La legge non venne approvata ma al Rooney israeliano, come l’aveva soprannominato Jose Mourinho ai tempi del Chelsea, fu comunque concessa una proroga di due anni. La scorsa estate, trascorso questo lasso di tempo, il problema si è ripresentato. Continuare a giocare nella Liga con il rischio di essere perseguito penalmente o mettersi l’anima in pace e indossare l’uniforme rinunciando a diventare un top player? Un dubbio quasi amletico per la punta dell’Espanyol, che ha recentemente raggiunto un compromesso con le Israel Defense Forces (Idf ). La sua carriera è almeno per il momento salva, a patto che Ben vesta la mimetica ogni qualvolta abbia un periodo di ferie con il suo club. Ha già iniziato durante il break per le feste natalizie, ma la prima sessione di naja vera e propria è prevista per la prossima estate, quando tra giugno e luglio la Liga chiuderà i battenti.
Dunque rancio e levatacce all’alba invece del mare cristallino dei Caraibi o della Polinesia, mete probabili gli saranno assegnati compiti particolarmente gravosi ma si tratterà, in ogni caso, di un grosso sacrificio. Anche se l’erede di Benayoun, pur considerando il calcio una priorità, ha sempre affermato di considerare la possibilità di servire il proprio paese “un grande onore”. La fine del contenzioso, se non altro, gli ha permesso di ritrovare la serenità che negli ultimi tempi sembrava smarrita. Nel novembre scorso, durante un match nel quale si sono sfidate la compagine israeliana under 21 e quella dei pari età bulgari, ha esibito alcuni dei colpi migliori del suo repertorio, vincendo praticamente da solo la partita grazie ad una fantastica tripletta.
Sembra tornato quello di un tempo, l’attaccante che faceva entusiasmare i tifosi del Chelsea e che in patria aveva collezionato una sfilza di record. Come quando, a diciassette anni, era diventato il giocatore più giovane a esordire e a segnare con la maglia della nazionale.
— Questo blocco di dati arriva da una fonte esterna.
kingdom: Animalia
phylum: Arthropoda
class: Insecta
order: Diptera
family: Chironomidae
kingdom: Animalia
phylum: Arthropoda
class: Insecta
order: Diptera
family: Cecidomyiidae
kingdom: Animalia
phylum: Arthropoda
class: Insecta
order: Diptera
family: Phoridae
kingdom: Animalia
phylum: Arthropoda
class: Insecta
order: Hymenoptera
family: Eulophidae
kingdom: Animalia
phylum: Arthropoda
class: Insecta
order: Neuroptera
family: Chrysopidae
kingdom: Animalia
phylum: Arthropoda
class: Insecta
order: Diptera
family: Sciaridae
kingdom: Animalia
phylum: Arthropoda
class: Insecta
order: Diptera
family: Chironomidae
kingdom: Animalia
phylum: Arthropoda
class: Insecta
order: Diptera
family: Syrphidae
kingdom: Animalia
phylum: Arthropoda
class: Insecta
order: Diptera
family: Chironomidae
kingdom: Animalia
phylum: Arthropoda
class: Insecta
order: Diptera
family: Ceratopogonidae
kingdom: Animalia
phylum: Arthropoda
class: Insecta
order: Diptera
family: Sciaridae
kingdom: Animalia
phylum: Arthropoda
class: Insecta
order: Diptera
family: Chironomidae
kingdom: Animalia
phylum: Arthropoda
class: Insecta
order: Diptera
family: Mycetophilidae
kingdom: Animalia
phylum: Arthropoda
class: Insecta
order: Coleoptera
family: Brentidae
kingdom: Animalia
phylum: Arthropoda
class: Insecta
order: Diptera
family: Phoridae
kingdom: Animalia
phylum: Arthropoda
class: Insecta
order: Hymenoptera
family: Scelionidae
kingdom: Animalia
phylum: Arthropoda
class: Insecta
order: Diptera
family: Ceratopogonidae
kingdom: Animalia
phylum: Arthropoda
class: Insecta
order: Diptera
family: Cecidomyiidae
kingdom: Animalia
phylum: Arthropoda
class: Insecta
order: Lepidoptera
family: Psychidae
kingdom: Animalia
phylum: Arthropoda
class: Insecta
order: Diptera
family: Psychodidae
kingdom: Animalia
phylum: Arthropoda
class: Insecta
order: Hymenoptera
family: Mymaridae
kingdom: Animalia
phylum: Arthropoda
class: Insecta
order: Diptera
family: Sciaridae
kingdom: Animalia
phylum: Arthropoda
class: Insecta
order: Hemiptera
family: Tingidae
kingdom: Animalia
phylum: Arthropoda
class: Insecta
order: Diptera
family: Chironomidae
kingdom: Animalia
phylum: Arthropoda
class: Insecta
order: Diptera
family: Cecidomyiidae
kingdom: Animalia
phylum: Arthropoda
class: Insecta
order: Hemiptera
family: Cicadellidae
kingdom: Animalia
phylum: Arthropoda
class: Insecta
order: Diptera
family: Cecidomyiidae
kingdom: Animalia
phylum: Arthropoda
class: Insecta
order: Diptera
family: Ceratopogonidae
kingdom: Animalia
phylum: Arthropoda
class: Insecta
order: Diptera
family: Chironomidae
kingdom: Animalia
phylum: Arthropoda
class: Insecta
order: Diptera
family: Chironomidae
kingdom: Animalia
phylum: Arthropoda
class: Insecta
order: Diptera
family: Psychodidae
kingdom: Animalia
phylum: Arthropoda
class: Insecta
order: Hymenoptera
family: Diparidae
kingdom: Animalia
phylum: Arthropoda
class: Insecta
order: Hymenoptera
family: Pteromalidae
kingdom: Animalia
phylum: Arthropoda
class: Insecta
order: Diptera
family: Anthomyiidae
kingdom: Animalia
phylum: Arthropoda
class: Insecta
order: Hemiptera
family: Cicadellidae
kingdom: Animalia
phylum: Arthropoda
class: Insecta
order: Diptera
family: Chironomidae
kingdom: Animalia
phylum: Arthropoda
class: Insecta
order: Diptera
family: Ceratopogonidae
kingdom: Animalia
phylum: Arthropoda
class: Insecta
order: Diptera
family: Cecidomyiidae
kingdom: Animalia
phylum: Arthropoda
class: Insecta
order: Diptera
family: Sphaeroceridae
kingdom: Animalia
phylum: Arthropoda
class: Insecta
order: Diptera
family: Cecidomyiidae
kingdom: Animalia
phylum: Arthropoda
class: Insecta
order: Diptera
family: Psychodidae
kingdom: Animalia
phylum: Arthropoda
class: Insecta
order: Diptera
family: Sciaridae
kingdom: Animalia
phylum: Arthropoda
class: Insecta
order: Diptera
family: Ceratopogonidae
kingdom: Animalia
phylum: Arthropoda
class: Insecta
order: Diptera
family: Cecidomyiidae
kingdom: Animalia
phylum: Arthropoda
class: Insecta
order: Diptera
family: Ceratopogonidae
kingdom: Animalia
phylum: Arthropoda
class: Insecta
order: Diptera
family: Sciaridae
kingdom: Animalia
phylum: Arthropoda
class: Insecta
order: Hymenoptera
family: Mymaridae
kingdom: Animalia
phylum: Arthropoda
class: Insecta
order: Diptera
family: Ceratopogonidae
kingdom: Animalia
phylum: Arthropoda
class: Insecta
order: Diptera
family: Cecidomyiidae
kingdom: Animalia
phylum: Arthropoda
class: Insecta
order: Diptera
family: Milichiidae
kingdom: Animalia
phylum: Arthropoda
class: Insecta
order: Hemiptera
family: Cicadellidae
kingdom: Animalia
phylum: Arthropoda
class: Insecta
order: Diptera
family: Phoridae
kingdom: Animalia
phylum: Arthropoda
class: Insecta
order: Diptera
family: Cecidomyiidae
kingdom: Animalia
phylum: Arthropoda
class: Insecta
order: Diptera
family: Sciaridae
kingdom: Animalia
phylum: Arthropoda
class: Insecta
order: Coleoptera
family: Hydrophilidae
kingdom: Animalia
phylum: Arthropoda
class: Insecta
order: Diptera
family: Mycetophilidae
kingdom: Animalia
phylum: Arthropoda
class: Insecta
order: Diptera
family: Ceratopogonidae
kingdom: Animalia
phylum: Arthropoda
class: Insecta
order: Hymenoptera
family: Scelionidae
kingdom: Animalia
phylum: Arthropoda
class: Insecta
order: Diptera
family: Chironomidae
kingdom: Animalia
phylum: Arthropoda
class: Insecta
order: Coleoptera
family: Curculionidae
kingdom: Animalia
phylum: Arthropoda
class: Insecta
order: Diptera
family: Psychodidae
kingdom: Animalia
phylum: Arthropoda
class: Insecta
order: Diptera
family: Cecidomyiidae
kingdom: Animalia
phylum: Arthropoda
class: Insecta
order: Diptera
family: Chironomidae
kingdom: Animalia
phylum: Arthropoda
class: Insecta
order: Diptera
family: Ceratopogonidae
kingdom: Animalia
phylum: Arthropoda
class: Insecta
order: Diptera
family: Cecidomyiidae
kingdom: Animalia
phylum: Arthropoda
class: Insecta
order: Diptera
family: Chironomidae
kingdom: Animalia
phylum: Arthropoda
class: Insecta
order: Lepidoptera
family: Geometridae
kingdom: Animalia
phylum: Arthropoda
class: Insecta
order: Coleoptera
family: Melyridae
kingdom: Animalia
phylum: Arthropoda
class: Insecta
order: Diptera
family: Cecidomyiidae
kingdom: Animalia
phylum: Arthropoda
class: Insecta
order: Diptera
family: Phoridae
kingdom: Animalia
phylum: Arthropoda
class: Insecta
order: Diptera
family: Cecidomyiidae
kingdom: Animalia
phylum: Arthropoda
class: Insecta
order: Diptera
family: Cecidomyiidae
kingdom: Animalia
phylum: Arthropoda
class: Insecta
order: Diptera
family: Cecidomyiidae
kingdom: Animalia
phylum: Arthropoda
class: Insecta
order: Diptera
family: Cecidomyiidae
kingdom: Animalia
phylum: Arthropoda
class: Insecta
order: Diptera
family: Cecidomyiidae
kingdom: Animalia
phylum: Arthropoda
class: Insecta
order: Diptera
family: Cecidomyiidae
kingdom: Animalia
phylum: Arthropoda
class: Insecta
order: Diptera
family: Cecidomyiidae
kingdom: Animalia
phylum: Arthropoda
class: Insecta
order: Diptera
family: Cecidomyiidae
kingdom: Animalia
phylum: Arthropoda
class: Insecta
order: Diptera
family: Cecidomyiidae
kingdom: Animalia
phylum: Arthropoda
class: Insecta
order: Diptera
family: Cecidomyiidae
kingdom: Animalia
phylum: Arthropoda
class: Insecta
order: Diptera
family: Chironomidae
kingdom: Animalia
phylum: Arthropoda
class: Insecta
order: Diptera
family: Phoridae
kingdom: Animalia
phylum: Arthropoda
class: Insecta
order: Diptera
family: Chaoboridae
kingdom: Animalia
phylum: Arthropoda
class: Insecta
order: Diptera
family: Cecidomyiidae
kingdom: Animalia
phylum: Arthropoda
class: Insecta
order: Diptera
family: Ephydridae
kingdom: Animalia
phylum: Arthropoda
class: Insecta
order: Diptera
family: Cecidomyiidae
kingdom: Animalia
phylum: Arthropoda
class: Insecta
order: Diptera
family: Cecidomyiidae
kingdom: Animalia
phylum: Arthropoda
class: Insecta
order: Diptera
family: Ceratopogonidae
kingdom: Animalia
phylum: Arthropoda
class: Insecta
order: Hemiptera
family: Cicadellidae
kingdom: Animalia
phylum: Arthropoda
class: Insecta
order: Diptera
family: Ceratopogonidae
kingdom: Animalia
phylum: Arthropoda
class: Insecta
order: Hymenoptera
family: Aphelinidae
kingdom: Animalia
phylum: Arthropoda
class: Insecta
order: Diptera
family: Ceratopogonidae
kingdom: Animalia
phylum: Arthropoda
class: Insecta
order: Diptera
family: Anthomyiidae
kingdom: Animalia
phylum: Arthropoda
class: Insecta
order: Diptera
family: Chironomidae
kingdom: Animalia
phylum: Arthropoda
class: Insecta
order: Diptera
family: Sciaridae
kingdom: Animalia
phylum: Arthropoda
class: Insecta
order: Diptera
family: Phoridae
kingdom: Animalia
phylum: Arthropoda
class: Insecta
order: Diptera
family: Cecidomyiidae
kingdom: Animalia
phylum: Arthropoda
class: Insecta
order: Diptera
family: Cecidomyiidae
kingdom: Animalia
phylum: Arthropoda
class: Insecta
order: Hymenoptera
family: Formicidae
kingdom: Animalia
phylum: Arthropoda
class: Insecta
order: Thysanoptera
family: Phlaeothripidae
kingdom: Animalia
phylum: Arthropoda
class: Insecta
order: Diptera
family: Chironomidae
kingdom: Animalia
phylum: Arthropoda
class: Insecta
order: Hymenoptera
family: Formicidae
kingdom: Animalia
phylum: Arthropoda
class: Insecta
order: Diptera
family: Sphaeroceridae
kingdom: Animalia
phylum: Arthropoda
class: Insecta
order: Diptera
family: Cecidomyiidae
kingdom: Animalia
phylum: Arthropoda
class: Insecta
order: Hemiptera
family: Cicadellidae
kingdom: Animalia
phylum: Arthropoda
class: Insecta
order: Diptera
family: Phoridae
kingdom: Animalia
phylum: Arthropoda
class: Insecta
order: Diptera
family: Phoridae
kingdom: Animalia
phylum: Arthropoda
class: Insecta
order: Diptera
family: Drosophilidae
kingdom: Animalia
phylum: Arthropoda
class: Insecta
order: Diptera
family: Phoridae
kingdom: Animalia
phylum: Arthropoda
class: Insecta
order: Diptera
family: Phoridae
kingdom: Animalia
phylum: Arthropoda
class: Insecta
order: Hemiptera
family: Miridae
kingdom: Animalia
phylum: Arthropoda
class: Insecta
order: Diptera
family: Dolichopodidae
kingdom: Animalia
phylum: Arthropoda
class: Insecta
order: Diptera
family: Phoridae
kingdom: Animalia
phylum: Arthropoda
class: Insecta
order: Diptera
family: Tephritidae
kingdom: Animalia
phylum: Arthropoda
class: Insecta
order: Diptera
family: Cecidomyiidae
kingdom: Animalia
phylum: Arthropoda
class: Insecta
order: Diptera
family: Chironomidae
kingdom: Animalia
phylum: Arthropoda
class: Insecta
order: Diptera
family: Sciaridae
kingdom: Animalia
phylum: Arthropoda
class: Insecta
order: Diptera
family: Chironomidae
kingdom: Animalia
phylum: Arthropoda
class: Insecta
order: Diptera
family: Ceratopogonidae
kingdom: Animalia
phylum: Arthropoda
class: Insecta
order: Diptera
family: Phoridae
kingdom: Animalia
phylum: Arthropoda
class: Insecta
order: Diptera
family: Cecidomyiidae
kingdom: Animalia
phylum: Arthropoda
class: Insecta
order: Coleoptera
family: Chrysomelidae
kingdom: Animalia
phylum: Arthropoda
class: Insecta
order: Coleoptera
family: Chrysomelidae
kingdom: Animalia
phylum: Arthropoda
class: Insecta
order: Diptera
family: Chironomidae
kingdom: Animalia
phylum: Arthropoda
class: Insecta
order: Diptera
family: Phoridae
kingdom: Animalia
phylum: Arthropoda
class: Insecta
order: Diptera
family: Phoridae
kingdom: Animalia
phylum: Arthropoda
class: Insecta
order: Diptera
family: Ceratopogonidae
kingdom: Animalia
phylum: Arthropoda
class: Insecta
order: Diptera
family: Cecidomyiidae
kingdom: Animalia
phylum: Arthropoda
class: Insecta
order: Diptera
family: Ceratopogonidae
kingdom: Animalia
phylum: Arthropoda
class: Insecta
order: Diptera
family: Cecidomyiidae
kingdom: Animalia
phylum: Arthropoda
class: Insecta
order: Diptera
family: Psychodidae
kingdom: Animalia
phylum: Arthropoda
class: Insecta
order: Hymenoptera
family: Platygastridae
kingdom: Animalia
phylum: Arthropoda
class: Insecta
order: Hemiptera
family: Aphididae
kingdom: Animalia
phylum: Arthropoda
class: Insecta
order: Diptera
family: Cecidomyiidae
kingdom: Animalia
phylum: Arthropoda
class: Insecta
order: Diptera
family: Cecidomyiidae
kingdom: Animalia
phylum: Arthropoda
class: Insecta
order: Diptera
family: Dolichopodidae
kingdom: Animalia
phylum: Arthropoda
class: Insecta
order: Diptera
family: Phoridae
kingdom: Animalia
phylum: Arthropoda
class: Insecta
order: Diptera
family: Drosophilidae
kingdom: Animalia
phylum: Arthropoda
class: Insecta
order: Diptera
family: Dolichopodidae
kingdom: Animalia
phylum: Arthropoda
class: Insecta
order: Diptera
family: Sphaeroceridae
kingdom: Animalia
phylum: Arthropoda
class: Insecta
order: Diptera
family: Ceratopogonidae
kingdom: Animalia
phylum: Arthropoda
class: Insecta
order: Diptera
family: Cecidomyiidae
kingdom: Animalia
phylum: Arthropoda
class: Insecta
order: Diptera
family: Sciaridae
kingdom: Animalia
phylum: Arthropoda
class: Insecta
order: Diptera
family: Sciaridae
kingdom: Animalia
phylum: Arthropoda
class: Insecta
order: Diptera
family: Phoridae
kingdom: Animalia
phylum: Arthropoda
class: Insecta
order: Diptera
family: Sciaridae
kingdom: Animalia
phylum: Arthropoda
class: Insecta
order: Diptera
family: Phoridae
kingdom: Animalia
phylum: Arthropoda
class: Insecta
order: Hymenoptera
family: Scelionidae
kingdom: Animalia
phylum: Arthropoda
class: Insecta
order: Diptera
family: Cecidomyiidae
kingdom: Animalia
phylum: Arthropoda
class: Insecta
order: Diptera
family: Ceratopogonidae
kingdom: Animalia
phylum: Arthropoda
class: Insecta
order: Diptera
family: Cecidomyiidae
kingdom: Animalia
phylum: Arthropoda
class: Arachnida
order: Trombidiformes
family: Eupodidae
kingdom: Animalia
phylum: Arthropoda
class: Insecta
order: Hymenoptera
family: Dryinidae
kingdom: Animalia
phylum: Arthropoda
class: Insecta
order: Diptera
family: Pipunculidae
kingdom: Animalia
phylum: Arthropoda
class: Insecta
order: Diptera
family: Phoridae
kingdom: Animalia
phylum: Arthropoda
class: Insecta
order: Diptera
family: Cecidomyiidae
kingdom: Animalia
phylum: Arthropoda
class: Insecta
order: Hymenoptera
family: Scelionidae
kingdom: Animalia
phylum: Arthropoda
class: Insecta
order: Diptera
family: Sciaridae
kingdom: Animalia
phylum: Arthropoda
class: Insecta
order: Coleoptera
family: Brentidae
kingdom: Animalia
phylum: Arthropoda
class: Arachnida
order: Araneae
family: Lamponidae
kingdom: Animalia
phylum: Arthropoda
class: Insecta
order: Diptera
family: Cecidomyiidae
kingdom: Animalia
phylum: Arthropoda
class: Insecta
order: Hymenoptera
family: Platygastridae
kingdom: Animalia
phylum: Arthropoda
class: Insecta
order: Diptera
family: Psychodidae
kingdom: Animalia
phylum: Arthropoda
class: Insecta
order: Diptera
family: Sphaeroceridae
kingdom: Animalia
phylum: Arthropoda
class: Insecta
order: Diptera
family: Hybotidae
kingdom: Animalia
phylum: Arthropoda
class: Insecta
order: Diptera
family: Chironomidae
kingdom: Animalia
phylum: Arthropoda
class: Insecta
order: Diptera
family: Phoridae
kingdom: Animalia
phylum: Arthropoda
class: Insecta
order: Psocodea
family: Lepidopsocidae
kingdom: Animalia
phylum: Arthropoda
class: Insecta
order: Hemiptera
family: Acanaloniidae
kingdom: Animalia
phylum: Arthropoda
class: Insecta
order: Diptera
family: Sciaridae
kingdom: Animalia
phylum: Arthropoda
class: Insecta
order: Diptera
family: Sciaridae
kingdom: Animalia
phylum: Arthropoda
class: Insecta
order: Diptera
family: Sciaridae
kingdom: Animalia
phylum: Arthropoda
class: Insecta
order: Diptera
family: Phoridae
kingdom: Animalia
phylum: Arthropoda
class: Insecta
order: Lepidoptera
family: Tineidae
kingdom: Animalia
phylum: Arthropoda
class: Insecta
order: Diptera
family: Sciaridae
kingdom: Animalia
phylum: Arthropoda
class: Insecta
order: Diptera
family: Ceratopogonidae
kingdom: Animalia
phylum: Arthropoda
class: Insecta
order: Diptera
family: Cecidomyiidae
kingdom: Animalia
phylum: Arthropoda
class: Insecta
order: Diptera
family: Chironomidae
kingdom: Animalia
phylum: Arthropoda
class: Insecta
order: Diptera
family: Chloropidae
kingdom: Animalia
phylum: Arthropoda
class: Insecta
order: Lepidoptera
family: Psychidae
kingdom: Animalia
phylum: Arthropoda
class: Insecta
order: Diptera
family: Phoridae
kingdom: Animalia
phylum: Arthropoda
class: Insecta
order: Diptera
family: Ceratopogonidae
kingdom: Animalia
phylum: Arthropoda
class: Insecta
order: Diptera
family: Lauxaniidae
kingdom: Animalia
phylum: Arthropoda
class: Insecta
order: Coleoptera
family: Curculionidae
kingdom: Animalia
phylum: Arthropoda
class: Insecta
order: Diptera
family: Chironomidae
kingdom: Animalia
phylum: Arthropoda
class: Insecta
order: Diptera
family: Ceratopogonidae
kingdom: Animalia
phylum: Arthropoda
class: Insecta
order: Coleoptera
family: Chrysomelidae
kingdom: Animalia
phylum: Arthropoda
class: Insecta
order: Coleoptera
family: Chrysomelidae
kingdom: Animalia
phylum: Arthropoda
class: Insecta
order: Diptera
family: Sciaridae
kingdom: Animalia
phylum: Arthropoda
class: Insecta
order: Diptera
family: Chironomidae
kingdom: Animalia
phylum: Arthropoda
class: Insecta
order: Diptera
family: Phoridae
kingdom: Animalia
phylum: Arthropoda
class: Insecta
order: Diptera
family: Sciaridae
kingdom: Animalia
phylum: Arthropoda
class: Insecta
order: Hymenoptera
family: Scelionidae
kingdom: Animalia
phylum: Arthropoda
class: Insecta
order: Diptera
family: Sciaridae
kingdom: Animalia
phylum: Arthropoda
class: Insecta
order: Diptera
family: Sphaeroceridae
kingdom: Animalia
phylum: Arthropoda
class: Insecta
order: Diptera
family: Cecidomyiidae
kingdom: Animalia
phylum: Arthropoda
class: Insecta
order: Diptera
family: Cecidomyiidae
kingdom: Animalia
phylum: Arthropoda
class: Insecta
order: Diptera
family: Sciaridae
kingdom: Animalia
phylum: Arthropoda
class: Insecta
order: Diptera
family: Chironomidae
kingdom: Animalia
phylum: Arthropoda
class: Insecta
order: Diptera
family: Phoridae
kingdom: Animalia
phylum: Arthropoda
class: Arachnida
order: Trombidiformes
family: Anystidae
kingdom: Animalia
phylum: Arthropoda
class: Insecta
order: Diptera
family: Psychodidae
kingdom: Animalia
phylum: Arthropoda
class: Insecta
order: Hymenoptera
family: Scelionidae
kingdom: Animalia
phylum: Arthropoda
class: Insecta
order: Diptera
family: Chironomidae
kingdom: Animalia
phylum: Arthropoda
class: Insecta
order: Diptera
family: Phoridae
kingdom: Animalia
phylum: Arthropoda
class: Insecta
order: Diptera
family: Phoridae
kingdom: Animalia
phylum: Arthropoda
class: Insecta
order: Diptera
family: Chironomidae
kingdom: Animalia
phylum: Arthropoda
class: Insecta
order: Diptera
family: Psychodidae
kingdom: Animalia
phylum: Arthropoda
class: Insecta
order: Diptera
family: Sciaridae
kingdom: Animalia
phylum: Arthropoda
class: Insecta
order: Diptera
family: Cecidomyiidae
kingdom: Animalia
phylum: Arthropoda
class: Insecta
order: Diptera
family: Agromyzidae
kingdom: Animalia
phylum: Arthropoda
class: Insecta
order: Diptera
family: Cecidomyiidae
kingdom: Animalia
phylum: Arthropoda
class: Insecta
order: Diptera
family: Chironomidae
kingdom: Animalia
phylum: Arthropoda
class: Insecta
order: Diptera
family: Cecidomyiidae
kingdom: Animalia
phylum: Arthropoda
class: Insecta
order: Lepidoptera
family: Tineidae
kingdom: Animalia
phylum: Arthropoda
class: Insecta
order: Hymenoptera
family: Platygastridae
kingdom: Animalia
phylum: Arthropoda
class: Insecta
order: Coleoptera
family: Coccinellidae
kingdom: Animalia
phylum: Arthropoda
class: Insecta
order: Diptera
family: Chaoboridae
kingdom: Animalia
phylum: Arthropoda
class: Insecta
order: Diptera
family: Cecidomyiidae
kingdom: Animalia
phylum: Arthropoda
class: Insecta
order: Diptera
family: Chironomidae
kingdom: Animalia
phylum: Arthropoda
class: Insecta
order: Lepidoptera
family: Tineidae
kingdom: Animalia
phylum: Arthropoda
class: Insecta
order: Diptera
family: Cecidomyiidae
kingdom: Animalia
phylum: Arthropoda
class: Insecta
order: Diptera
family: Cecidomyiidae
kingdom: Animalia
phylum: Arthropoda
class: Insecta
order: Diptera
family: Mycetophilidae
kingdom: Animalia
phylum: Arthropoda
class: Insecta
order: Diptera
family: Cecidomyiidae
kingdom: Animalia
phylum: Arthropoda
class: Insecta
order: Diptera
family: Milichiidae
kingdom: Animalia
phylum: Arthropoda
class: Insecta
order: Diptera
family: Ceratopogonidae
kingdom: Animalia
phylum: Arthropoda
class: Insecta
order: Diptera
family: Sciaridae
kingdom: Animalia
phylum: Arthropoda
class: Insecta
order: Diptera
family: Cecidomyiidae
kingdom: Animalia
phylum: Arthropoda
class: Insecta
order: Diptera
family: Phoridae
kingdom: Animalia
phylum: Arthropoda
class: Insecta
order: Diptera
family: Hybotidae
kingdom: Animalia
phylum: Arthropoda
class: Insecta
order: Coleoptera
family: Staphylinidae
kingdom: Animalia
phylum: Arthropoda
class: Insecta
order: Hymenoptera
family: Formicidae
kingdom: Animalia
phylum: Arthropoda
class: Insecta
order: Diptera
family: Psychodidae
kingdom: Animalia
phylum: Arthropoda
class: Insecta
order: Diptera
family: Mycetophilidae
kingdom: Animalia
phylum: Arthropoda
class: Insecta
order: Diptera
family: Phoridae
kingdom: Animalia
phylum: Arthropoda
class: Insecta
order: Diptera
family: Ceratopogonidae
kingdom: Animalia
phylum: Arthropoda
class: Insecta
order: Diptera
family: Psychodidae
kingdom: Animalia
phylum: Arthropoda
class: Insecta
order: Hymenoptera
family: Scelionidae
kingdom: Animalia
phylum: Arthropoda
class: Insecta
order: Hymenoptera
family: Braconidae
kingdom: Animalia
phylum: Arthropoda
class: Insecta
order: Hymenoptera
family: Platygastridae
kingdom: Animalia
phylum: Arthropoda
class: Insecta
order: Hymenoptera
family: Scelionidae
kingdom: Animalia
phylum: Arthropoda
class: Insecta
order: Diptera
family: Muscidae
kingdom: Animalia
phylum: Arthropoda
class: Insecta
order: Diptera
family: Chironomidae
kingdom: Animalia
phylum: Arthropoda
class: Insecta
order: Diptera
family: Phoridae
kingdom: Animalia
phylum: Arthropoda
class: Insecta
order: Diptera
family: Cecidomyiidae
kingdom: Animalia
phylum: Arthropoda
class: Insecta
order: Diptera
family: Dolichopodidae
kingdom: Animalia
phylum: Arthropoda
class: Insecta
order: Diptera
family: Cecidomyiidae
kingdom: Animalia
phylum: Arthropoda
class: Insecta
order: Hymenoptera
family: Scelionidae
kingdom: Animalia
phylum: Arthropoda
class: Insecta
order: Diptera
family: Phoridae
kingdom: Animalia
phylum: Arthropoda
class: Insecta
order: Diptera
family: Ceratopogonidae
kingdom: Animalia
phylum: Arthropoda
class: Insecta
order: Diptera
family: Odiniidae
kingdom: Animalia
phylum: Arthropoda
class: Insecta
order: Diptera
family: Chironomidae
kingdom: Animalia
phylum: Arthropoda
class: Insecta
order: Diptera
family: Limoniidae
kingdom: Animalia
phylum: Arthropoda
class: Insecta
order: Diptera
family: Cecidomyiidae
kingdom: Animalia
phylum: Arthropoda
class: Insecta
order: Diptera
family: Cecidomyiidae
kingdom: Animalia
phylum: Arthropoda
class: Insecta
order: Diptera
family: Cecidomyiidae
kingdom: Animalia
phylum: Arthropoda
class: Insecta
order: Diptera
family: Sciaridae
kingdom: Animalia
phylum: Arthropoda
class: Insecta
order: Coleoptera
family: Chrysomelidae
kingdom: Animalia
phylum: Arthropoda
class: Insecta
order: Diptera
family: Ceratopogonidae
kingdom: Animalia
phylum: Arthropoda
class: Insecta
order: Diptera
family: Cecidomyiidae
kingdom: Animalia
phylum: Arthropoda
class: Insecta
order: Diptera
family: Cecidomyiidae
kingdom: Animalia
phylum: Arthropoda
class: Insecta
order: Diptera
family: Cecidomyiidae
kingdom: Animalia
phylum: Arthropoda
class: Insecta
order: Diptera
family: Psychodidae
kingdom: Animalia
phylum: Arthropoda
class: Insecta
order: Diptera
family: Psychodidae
E dopo aver tanto girovagato per i campi di mezza Inghilterra, ha trovato una giusta collocazione nell’Espanyol, squadra dalla buona tradizione che potrebbe rivelarsi un ottimo trampolino di lancio per palcoscenici ancora più prestigiosi. Il piccolo Rooney, dal canto suo, ha conquistato i supporter locali sin dal primo momento. Durante un’amichevole estiva con il Liverpool segnò una doppietta che permise ai catalani di imporsi per tre a zero sui fortissimi rivali. Era il cosiddetto calcio d’agosto, ma per i tifosi valeva come una partita di Champions League.